Были в городе и другие запахи, потому что воду отпускали по норме и только богатые могли позволить себе ежедневно мыться с головы до ног. Со смесью отвращения, злобы и ностальгии — кстати, самым подходящим фильтром для фотографирования Иерусалима — я восстанавливаю эти запахи сегодня. Дым навозных костров поднимался от халатов овечьих пастухов, острым потом пахли иссеченные морщинами затылки каменотесов, материнский запах сыра кишек, лимонных бутонов и овечьих курдюков шел от ладоней феллашек. Помню еще запах ладана, клубившийся вокруг христианских священников и липнувший к нашим телам, как темная скрытая угроза, запах хлеба, тянувшийся за стариками армянами, и кислый пар, шедший от меховых шапок хасидов, — они носили их даже летом, и отец называл их «гатос муэртос», дохлые кошки, соответственно их виду и запаху. Приятный дух шел от молодой невестки нашего соседа, когда мы все отправились посмотреть, как она возвращается из баньо де бетулим,[36] и аромат ее утраченной невинности вставал и возносился над ней, смешиваясь с запахом дождевой воды из женской миквы.

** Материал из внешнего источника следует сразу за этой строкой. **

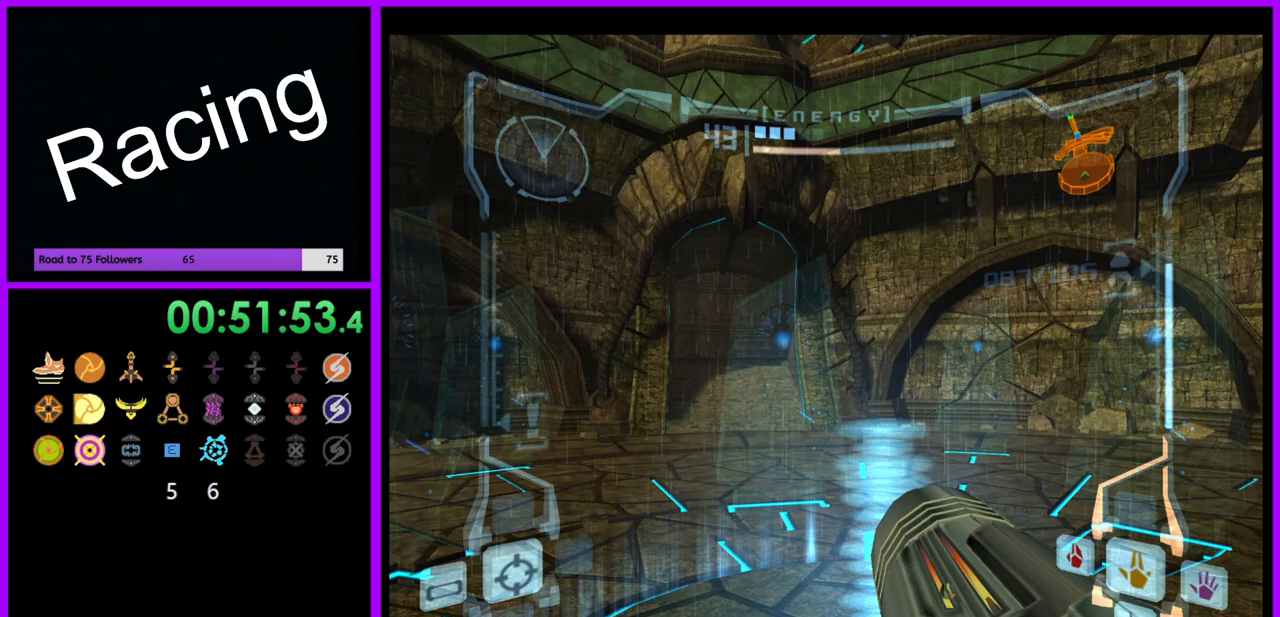
{"buttons": ["L1"], "left_stick": "up", "right_stick": "center", "events": [[350, "L1", "down"]]}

Семьи Маман и Тейтельбаум, тоже промышлявшие молочными продуктами, начали войну с матерью, и она не уклонилась от вызова. То и дело происходили боевые стычки, которые заканчивались битой посудой и выбитыми зубами, пролитием молока и крови да раздиранием бурдюков и мешков с сыром. Но затем они облыжно обвинили нашу мать в том, что она будто бы прикасается к молоку во время месячных, подмешивает к йогурту верблюжий кумыс и при выделке сыра пользуется некошерной частью желудка телки, и тогда раввины наложили запрет на ее продукты, и ей пришлось продавать их в гостиницах для христианских туристов и паломников. Когда нам с Яковом исполнилось два года, она завела обычай каждое утро подниматься на Масличную гору, чтобы продать там свою продукцию монашкам монастыря Марии Магдалины. Оттуда она сворачивала к северу, на вершину Сторожевой горы, где предлагала кефир рабочим, которые в то время закладывали там фундамент Еврейского университета. Иногда она брала нас с собой и на обратном пути усаживала обоих в пустые корзины на перемете, переброшенном через широкие плечи, и несла подышать ароматами цветов Рейны де Гирон.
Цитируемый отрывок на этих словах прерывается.